Segment Start: Task input

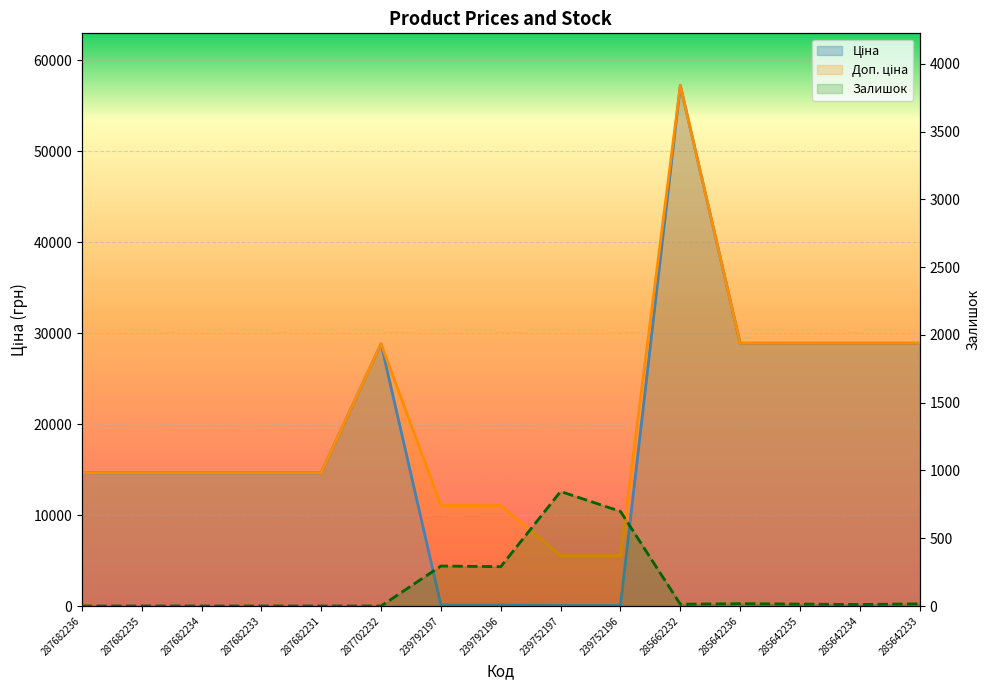

What are all the series names shown in the legend?

Ціна, Доп. ціна, Залишок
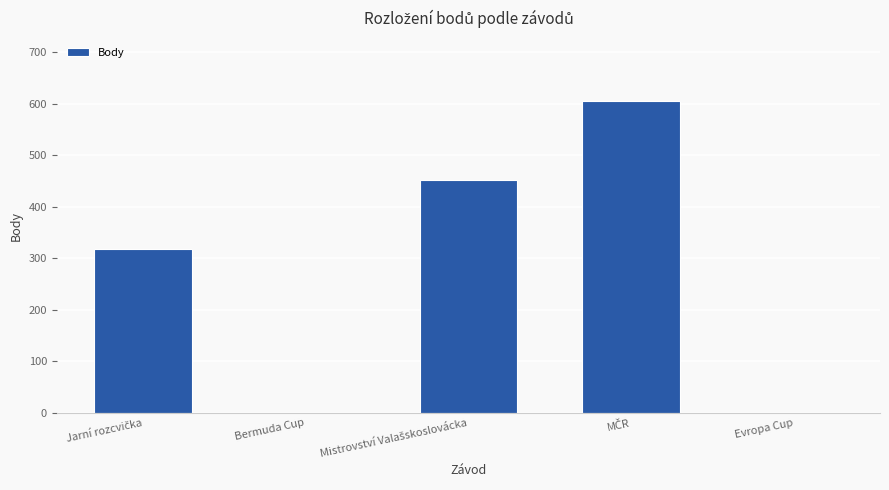

Reading left to right, what are all the values shown in this chart?

318	0	452	606	0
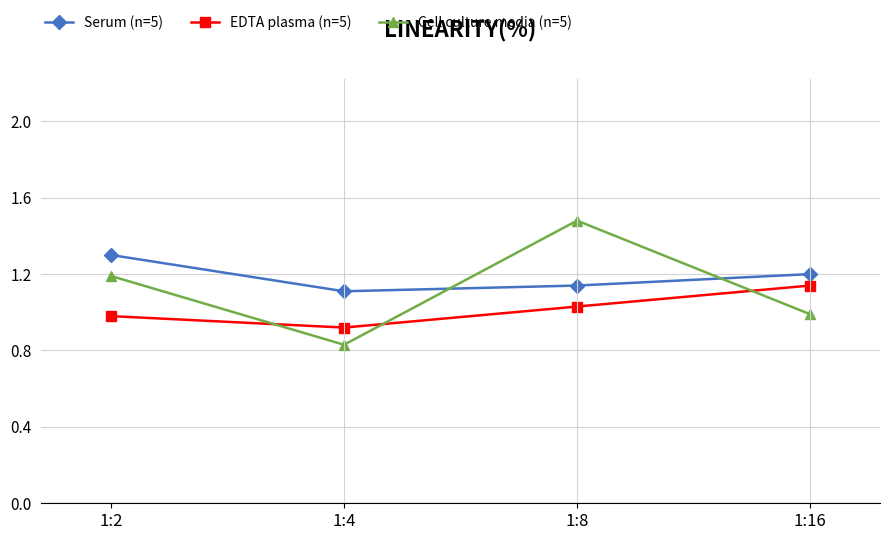

How many lines are shown in the chart?

3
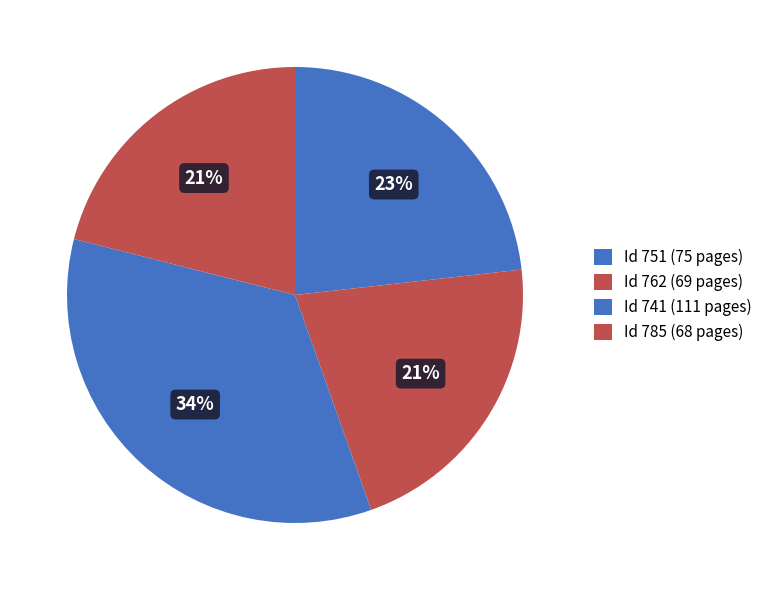

Which category has the smallest portion of the pie?

785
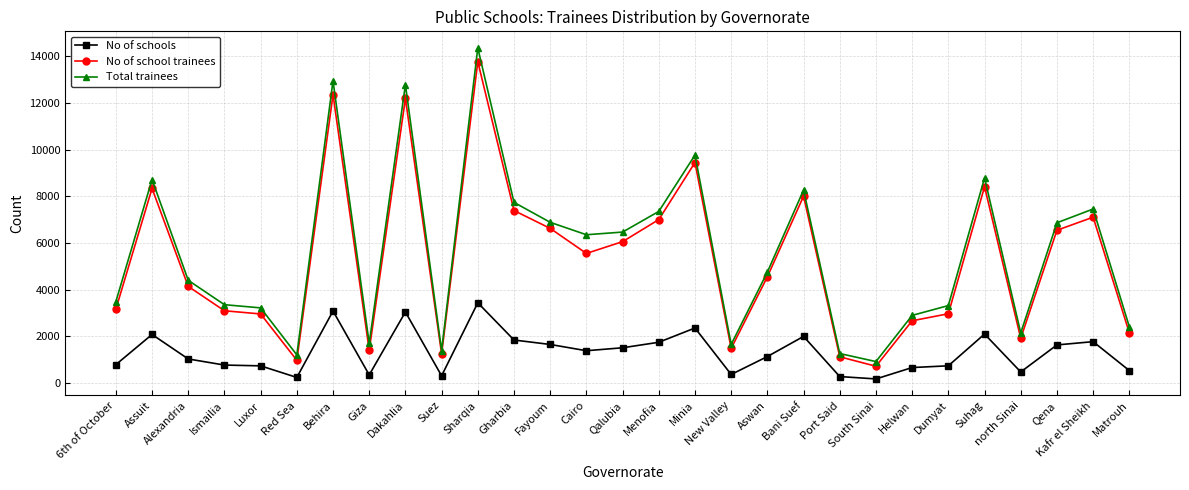

Which series has the largest range (max minus min)?

Total trainees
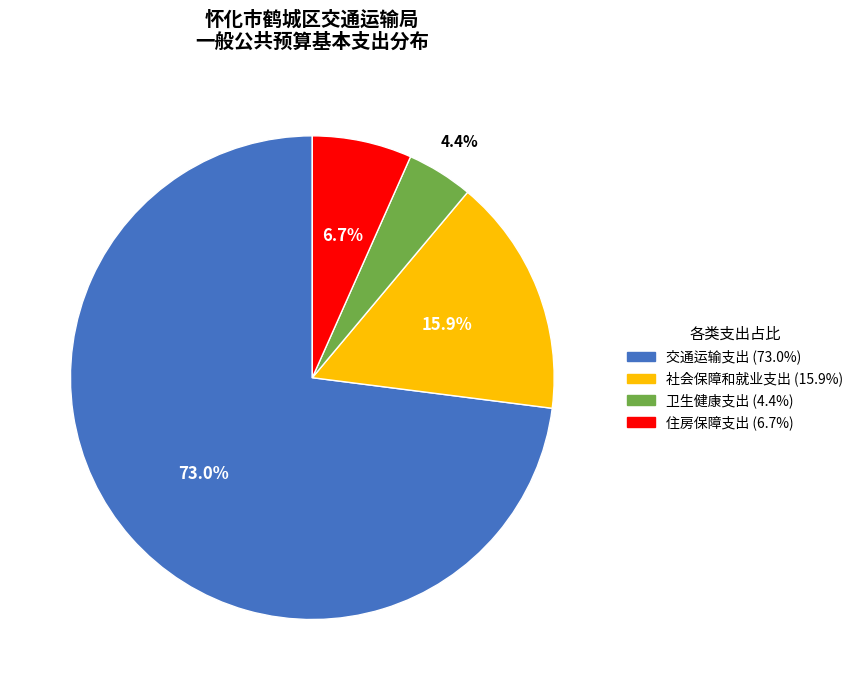

Count the number of slices in the pie.

4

Segment End: Task input

What the task requires. Rewrite the records as a Markdown table with columns "Row" and "Line", from the start of the records through the line with "Total trainees", skipping blank lines. Leave the pictures out.

Output.
| Row | Line |
|---|---|
| 1 | What are all the series names shown in the legend? |
| 2 | Ціна, Доп. ціна, Залишок |
| 3 | Reading left to right, what are all the values shown in this chart? |
| 4 | 318	0	452	606	0 |
| 5 | How many lines are shown in the chart? |
| 6 | 3 |
| 7 | Which category has the smallest portion of the pie? |
| 8 | 785 |
| 9 | Which series has the largest range (max minus min)? |
| 10 | Total trainees |